Los dioses deben de estar locos

Tras los pasos del fauno

Debussy no lo sabía, pero durante la exposición universal de 1889 habían de hundirse los muros de su cautiverio. Él, que no conocía el mundo, vino a ver el mundo puesto delante de sus ojos

León Bakst (1912), acuarela para el ballet 'Preludio a la siesta de un fauno'

León Bakst (1912), acuarela para el ballet 'Preludio a la siesta de un fauno'

José Antonio Molina Gómez

José Antonio Molina Gómez

Pocas veces se habrá escrito sobre la música de Claude Debussy como ha sabido hacerlo Martín Llade, con tanta belleza y delicada precisión, en el capítulo que dedica a este compositor dentro del caleidoscopio musical que es su libro El horizonte quimérico. No sin razón afirma que «los sonidos y los perfumes giran en el aire de la tarde». El autor nos hace contemplar con acierto el momento en que Debussy abre los ojos a un mundo nuevo. Si el profeta no va a la montaña, será la montaña la que acuda al profeta.

Y así sucedió. El encantamiento de la música wagneriana acaso hubiera convertido al músico francés en un prisionero, como Tannhäuser, encerrado en una montaña prodigiosa, en la que habitaran las divinidades ancestrales del amor y la naturaleza, animadas por el misterioso don de una música cuya fuente brotaba de las profundidades abisales del alma humana, más oscuras e ignotas que los laberínticos túneles o las pétreas bóvedas de las cavernas que conformaban la montaña-palacio de la señora Venus.
------------------------------------------------------------
PREGUNTAS POR RESPONDER:
A) Por favor, edita el pasaje del texto sobre Debussy que empieza en "Y así sucedió." y termina en "la señora Venus.", cambiando "Tannhäuser" por "Parsifal".
B) Indica si cada afirmación coincide con el texto sobre Debussy y cita las palabras que lo deciden: (i) el libro de Martín Llade se titula El horizonte quimérico; (ii) la acuarela de León Bakst es de 1889; (iii) Debussy sabía que en la exposición universal de 1889 caerían los muros de su cautiverio.
Responde basándote únicamente en el texto de estudio.

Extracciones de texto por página
------------------------------------------------------------
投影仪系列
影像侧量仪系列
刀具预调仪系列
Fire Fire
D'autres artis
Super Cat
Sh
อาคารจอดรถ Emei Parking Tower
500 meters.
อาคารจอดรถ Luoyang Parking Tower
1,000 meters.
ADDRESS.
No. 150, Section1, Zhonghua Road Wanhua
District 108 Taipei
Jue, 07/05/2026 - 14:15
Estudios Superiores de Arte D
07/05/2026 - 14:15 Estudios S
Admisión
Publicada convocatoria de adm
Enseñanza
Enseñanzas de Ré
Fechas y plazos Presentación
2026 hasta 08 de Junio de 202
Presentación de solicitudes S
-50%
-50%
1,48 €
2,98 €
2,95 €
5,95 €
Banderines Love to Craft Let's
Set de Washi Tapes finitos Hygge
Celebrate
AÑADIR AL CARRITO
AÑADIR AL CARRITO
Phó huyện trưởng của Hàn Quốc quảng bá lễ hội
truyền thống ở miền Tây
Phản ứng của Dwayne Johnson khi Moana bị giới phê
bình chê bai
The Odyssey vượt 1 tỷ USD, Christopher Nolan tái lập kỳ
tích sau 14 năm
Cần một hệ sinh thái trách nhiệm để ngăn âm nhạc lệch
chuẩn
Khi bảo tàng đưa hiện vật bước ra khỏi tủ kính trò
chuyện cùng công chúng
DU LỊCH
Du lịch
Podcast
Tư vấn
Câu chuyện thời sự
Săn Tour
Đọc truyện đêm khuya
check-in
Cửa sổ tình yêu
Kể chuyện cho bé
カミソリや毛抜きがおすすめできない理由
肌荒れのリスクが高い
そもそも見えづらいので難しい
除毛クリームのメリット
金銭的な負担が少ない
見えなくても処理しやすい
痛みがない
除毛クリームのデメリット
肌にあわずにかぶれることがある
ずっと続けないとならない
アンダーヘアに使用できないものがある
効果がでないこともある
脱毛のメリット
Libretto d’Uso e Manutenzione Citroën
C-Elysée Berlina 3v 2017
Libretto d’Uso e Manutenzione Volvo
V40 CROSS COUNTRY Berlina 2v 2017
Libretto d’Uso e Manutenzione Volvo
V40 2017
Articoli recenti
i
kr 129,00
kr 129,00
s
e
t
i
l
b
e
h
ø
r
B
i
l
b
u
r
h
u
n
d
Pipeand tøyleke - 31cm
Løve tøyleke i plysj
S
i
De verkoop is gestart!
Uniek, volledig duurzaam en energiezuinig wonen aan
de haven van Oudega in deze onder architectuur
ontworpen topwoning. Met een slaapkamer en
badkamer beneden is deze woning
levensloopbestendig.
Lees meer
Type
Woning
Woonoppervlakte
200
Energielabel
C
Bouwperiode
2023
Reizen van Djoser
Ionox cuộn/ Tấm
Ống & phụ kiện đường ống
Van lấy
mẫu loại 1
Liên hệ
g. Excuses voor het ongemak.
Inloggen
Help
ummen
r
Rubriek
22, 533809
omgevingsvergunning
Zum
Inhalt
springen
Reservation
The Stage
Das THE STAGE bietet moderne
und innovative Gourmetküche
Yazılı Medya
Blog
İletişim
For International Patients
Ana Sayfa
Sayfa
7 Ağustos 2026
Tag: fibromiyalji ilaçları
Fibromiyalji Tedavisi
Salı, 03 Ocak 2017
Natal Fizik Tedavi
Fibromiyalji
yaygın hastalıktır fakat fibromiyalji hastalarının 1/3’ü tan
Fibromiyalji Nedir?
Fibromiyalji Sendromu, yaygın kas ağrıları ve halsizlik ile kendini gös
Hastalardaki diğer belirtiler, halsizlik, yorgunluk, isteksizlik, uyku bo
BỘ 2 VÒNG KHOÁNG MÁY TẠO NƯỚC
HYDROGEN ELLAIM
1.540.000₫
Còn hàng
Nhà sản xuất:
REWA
------------------------------------------------------------
RESPUESTAS DEL EJERCICIO:
A)
Y así sucedió. El encantamiento de la música wagneriana acaso hubiera convertido al músico francés en un prisionero, como Parsifal, encerrado en una montaña prodigiosa, en la que habitaran las divinidades ancestrales del amor y la naturaleza, animadas por el misterioso don de una música cuya fuente brotaba de las profundidades abisales del alma humana, más oscuras e ignotas que los laberínticos túneles o las pétreas bóvedas de las cavernas que conformaban la montaña-palacio de la señora Venus.

B)
(i) Sí: «su libro El horizonte quimérico».
(ii) No: «León Bakst (1912), acuarela para el ballet 'Preludio a la siesta de un fauno'».
(iii) No: «Debussy no lo sabía».